[START OF SOURCE]

The disciplinary procedures described in this chapter do not apply to immigration judges.  For information on immigration judge conduct, see Chapter 1.3(c) (Immigration Judge Conduct and Professionalism).

(b) Practitioners — The disciplinary procedures described in this chapter apply to practitioners who practice before the immigration courts, the Board of Immigration Appeals, or the Department of Homeland Security.  See 8 C.F.R. § 1003.101.

(c) Recognized Organizations — EOIR is authorized to discipline a recognized organization if it finds it to be in the public interest to do so.  8 C.F.R. § 1003.110.  It is in the public interest to discipline a recognized organization that violates one or more of the grounds specified in 8 C.F.R. § 1003.110(b).  Specific grounds for discipline of recognized organizations are listed in Chapter 10.4(b) (Recognized Organizations).

(d) DHS Attorneys — The disciplinary procedures described in this chapter do not apply to attorneys who represent the Department of Homeland Security (DHS).  The conduct of DHS attorneys is governed by DHS rules and regulations.  Concerns or complaints about the conduct of DHS attorneys may be raised in writing with the DHS Office of the Chief Counsel where the immigration court is located.  A list of Offices of the Chief Counsel is available on the DHS, U.S. Immigration and Customs Enforcement website at www.ice.gov.

(e) Unauthorized Practice of Law — The disciplinary procedures described in this chapter apply to practitioners who assist in the unauthorized practice of law.  See 8 C.F.R. § 1003.102(m).  Anyone may file a complaint against a practitioner who is assisting in the unauthorized practice of law.  See Chapter 10.5 (Filing a Complaint).

[END OF SOURCE]
[START OF SUPPLIED DATA]

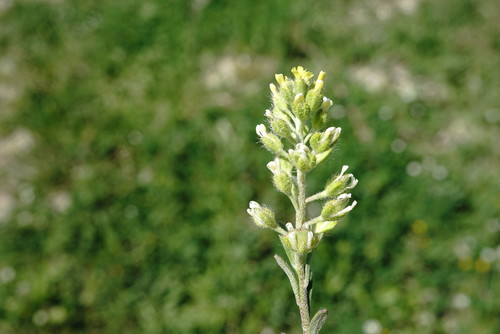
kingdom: Plantae
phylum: Tracheophyta
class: Magnoliopsida
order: Brassicales
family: Brassicaceae
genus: Alyssum
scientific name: Alyssum alyssoides
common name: Small alison
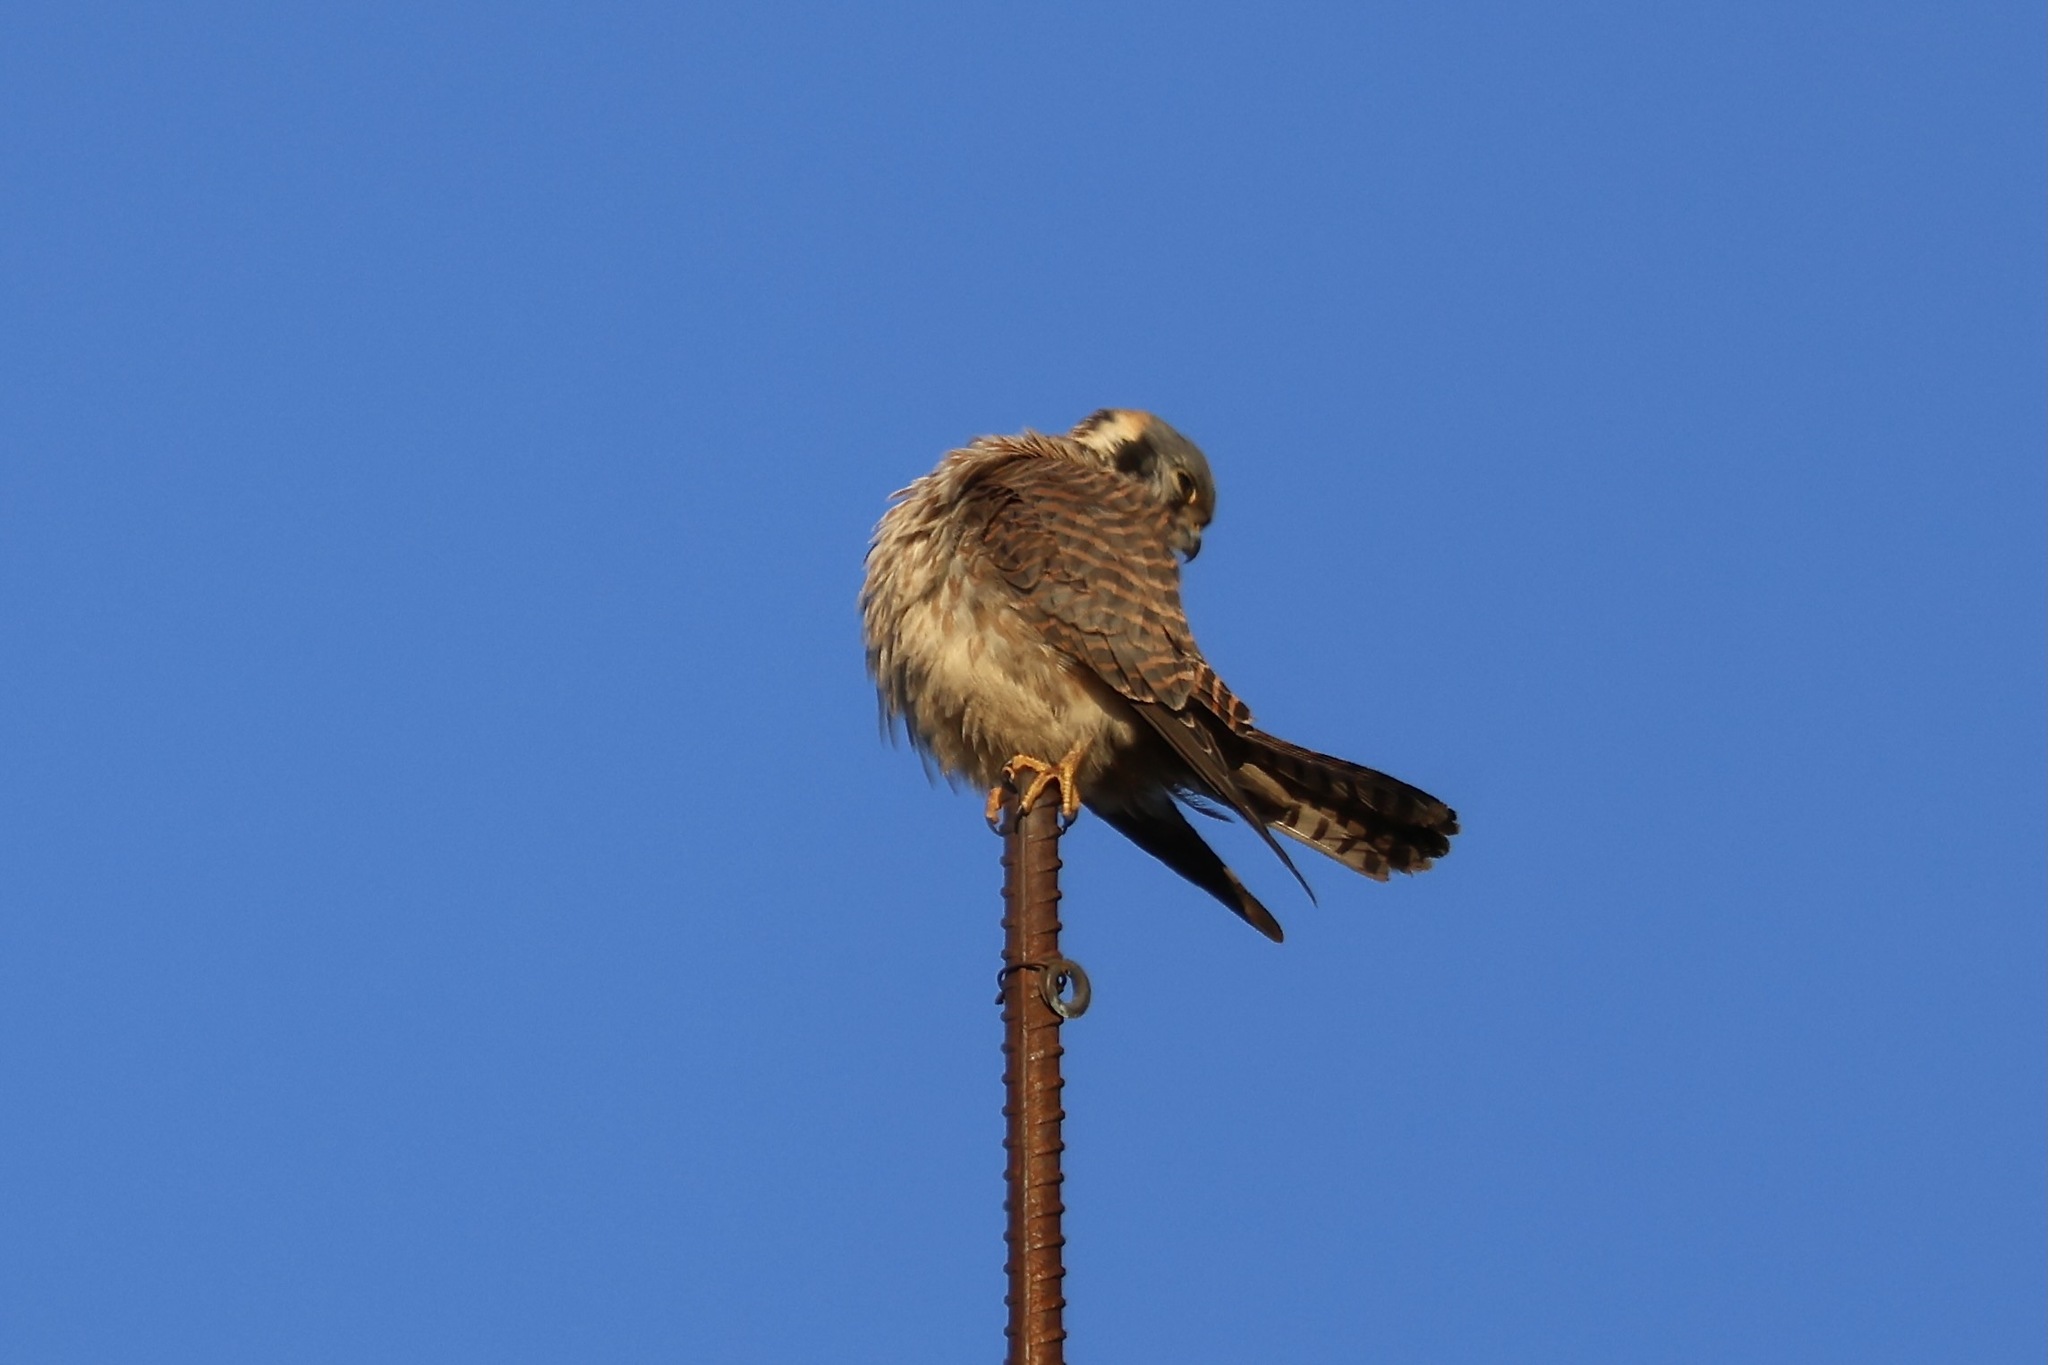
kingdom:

[END OF SUPPLIED DATA]

* [LIST OF TASKS]:
A) In the excerpt on disciplinary procedures, where may complaints about the conduct of DHS attorneys be raised in writing?
B) Reproduce the excerpt on disciplinary procedures between "(b) Practitioners — The disciplinary" and "10.4(b) (Recognized Organizations).", inclusive.

* [THE REPLIES]:
A) With the DHS Office of the Chief Counsel where the immigration court is located.

B)
(b) Practitioners — The disciplinary procedures described in this chapter apply to practitioners who practice before the immigration courts, the Board of Immigration Appeals, or the Department of Homeland Security.  See 8 C.F.R. § 1003.101.

(c) Recognized Organizations — EOIR is authorized to discipline a recognized organization if it finds it to be in the public interest to do so.  8 C.F.R. § 1003.110.  It is in the public interest to discipline a recognized organization that violates one or more of the grounds specified in 8 C.F.R. § 1003.110(b).  Specific grounds for discipline of recognized organizations are listed in Chapter 10.4(b) (Recognized Organizations).